» YOUR INSTRUCTIONS: From the data below, copy each line that includes the word "entre".

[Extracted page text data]
■ ■ ■ ■

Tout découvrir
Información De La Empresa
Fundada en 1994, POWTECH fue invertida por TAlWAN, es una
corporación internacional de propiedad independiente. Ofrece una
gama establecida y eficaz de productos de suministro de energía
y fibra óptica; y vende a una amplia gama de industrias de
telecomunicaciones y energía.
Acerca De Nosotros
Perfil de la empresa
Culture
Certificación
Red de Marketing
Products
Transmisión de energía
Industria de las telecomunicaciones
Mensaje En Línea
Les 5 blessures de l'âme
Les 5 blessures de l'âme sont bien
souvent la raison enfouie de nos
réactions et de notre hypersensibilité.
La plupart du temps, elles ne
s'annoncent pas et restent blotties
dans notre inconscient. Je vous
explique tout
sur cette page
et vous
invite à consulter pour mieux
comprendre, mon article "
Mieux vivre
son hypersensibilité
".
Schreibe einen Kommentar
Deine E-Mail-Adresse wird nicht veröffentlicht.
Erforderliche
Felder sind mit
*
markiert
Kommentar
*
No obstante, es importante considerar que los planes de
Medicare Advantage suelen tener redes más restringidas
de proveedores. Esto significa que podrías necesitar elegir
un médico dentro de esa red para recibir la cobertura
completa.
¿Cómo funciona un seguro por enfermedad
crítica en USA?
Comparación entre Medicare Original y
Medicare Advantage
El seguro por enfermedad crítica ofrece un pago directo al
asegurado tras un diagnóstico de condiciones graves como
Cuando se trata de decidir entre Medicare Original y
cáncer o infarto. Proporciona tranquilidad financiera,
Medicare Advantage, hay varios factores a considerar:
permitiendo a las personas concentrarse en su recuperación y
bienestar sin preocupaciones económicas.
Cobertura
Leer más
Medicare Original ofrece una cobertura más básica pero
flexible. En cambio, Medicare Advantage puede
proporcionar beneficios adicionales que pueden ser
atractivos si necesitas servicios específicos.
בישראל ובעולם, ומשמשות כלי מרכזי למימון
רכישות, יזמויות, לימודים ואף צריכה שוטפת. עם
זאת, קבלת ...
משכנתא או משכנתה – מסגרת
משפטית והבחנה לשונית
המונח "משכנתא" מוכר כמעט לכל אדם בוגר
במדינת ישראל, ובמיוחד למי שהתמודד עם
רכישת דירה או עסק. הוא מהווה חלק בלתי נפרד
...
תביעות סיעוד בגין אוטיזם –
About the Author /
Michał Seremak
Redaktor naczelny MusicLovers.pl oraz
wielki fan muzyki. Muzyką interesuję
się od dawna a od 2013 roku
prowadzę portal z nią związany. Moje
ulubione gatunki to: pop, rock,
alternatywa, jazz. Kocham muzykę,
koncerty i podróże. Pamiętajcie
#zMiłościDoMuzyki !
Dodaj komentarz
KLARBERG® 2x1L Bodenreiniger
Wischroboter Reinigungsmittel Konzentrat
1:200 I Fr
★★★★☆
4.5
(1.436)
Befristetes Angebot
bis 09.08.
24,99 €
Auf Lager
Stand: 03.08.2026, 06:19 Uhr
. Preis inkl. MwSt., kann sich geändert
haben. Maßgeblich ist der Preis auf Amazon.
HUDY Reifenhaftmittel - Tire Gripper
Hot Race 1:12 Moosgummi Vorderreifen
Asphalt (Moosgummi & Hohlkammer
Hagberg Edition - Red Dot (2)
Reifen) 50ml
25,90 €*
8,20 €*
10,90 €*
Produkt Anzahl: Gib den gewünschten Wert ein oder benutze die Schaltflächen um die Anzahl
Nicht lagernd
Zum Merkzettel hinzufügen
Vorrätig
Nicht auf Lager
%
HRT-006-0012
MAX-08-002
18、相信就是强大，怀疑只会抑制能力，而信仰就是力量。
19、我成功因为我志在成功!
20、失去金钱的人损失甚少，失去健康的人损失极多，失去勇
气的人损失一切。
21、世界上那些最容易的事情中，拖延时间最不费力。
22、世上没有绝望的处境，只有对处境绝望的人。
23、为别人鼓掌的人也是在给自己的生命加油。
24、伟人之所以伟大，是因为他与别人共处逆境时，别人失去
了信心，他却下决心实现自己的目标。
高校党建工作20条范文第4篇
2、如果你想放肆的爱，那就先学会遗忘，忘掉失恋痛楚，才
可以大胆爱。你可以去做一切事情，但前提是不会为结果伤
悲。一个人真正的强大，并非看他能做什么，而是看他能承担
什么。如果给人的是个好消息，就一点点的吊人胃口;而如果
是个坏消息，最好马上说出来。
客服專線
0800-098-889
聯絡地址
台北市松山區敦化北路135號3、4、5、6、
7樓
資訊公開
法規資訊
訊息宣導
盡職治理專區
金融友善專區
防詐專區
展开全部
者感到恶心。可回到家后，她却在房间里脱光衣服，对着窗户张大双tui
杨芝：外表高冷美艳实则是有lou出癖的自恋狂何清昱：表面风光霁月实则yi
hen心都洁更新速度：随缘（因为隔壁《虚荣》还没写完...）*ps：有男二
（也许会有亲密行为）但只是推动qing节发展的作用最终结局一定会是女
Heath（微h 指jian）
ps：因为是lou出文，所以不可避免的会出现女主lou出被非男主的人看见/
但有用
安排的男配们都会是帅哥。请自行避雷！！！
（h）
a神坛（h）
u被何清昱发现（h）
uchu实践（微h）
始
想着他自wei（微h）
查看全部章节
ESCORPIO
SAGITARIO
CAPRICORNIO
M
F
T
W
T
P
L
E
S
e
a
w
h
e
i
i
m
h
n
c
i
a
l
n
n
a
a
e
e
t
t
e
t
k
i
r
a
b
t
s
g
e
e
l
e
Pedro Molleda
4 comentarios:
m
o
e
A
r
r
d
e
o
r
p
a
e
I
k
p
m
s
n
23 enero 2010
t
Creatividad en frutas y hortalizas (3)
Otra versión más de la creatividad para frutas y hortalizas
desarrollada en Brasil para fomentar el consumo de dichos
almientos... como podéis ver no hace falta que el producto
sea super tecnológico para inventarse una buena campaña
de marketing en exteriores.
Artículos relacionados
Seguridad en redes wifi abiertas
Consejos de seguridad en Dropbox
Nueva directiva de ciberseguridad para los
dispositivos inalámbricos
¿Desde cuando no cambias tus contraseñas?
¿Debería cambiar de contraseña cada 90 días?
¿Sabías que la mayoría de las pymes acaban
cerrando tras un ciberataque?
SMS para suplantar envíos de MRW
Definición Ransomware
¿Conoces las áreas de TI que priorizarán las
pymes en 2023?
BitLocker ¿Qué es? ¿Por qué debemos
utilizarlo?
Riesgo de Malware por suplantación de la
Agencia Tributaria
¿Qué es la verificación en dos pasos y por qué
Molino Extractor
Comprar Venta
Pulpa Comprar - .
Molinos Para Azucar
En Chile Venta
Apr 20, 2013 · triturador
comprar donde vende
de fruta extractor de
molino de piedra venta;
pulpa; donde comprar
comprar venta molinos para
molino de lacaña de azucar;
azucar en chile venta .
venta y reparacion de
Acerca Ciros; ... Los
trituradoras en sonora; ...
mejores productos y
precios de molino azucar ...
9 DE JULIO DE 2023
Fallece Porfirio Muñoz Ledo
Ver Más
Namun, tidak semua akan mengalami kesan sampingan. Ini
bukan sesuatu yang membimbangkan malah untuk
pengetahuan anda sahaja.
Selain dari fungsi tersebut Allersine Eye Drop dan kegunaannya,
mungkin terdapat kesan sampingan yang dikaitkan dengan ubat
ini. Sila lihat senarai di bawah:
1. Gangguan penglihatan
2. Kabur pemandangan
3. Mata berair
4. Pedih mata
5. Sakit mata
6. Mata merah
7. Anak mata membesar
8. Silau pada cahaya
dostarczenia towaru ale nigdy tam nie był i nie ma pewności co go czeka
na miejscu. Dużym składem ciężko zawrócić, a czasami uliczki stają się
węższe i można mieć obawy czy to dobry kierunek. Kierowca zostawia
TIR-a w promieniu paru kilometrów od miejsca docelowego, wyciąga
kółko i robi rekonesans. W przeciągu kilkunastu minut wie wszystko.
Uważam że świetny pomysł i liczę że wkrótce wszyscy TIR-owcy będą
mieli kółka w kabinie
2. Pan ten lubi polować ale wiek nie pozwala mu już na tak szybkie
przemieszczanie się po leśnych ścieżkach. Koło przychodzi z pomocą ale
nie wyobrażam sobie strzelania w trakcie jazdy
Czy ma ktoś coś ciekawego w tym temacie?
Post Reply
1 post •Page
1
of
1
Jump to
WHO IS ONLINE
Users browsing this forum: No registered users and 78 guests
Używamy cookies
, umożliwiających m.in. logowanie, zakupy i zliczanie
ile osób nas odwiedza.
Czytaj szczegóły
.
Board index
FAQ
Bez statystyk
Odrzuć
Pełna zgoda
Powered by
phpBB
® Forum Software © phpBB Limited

■ ■ ■ ■

» WRITTEN RESPONSE:
Comparación entre Medicare Original y
Cuando se trata de decidir entre Medicare Original y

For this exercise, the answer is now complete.